Peter Bradshaw presents his favourite five Klassiki titles

Peter Bradshaw has been Chief Film Critic at The Guardian since 1999. Bradshaw is also the author of several novels, including Lucky Baby Jesus (1999), Dr Sweet and his Daughter (2003) and Night of Triumph (2013). He has co-written and performed in Baddiel’s Syndrome (2001) with David Baddiel. A selection of his film reviews, The Films That Made Me, was published by Bloomsbury in 2019. 

The movies streaming now on Klassiki are such a delight — and for me an unending education. The care and intelligence with which they have been curated mean that the Klassiki films are a blast of oxygen, ventilating the way we think about cinema from Russia and the Caucasus.

Maybe future critics will come to think of this selection as the “Klassiki canon”. Anyway, I particularly love the funny and mischievous (and mysterious) movies that Klassiki has to offer us. Here is a little Top Five selection:

Carnival Night (1956)

Carnival Night (1956), Eldar Ryazanov

This is my favourite of the Klassiki comedies: the light-hearted classic from Eldar Ryazanov. A pompous and blustering Communist party official has been put in charge of a New Year’s Eve party at the House Of Culture, and insists on cancelling the jazz, the dancing, the comedy and the fun — and replacing them with droning ideological lectures and syrupy approved music. Naughty organisers sabotage his party-pooping and keep the festivities alive. A treat.

 

Little Vera (1988), Vasili Pichul

Not exactly a comedy, though a very dark comedy — maybe the kind of comedy that Ken Loach gave us in his early film Poor Cow. This is the key popular movie of the Perestroika age, in that it dealt with unprecedented frankness with sex and drugs and rock’n’roll — well, with sex and rock’n’roll anyway, as this features a heroine who took an unapologetic interest in sex. Vera is in rebellion against the dullards and the puritans (like her dad, and her family-approved boyfriend, and even the man she actually fancies) who don’t quite like her sense of freedom.

 

Love’s Berries (1926), Oleksandr Dovzhenko

Oleksandr Dovshenko’s colossal importance to Soviet silent cinema will not prepare you for this wacky and yet strangely unsentimental comedy that he made in three days at the very beginning of his career — something to compare with Harry Langdon or Harold Lloyd. A barber is disconcerted when his girlfriend places their baby in his arms (one of love’s “berries”) and then absents herself on the nearest tram. He panics and tries to give the baby to someone else — anyone else.

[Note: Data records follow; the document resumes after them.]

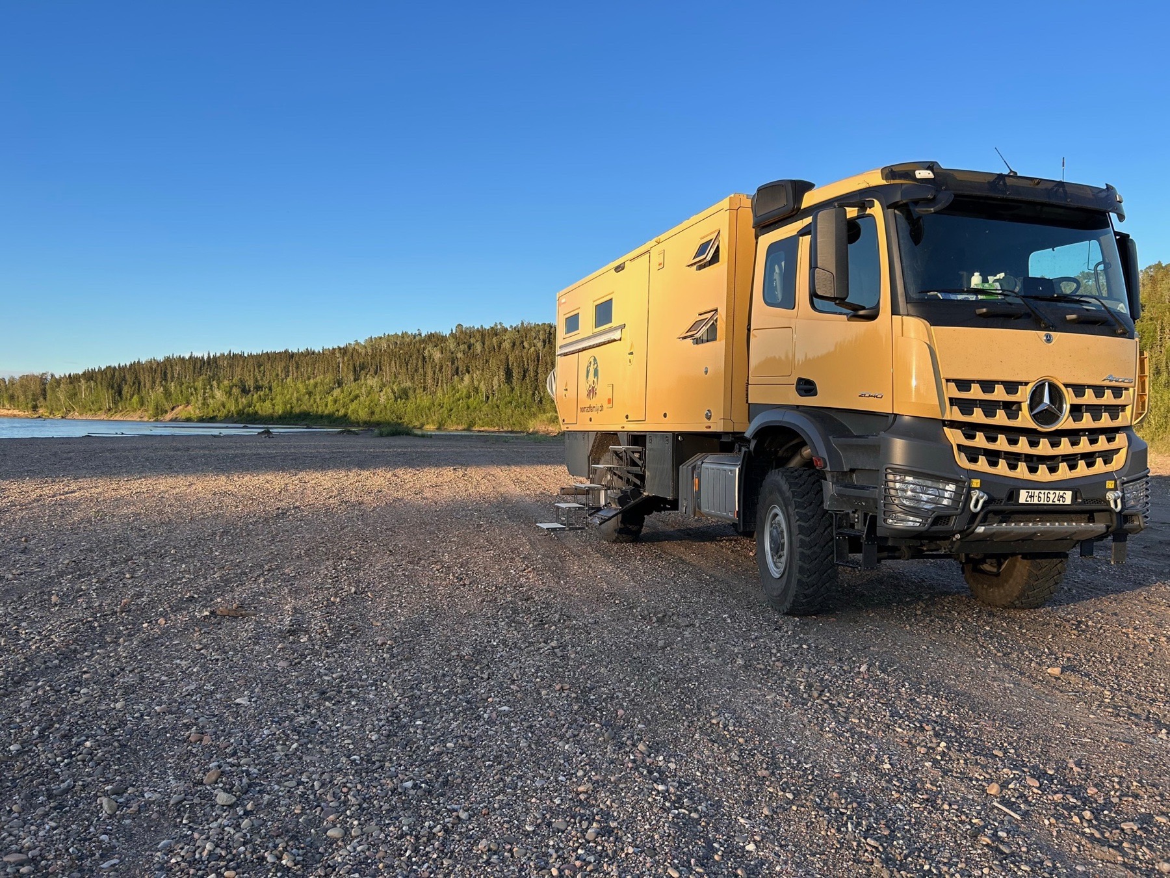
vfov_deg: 53.1
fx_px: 879
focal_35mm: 26
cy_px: 439
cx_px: 585
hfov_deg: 67.3
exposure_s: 1/1344
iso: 50
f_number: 1.5
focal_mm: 5.7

I Walk Around Moscow (1964)

I Walk Around Moscow (1964), Georgiy Daneliya

An aspiring Siberian author, Volodya, is invited to Moscow by a grand Russian man of letters and freewheels around the capital in a very 1960s urban pastoral style. The opening scene has to be the most dreamlike “airport” scene in movie history, a meeting between the Siberian visitor, just off the plane, and a young woman — apparently without passport queues or baggage reclaim hassle. Volodya makes a friend of a man who helps him with directions in the Metro and is his guide to the big city.

 

My Grandmother (1929), Kote Mikaberidze

Huh? What? What just happened? Here is one of the most genuinely radical pieces of avant-garde experimentalism in silent cinema. (Like Bunuel’s Un Chien Andalou, it makes you think that this is cinema which is really trying to experiment with the possibilities of the cinema in ways that the modern world isn’t managing to do.) There is illicit love in a surrealistically imaged workplace, there are live naked statues; someone is fired and tries to get a “grandmother” or patron to petition for his reinstatement and it all ends in a freaky denunciation of bureaucracy. At least I think that’s what happens.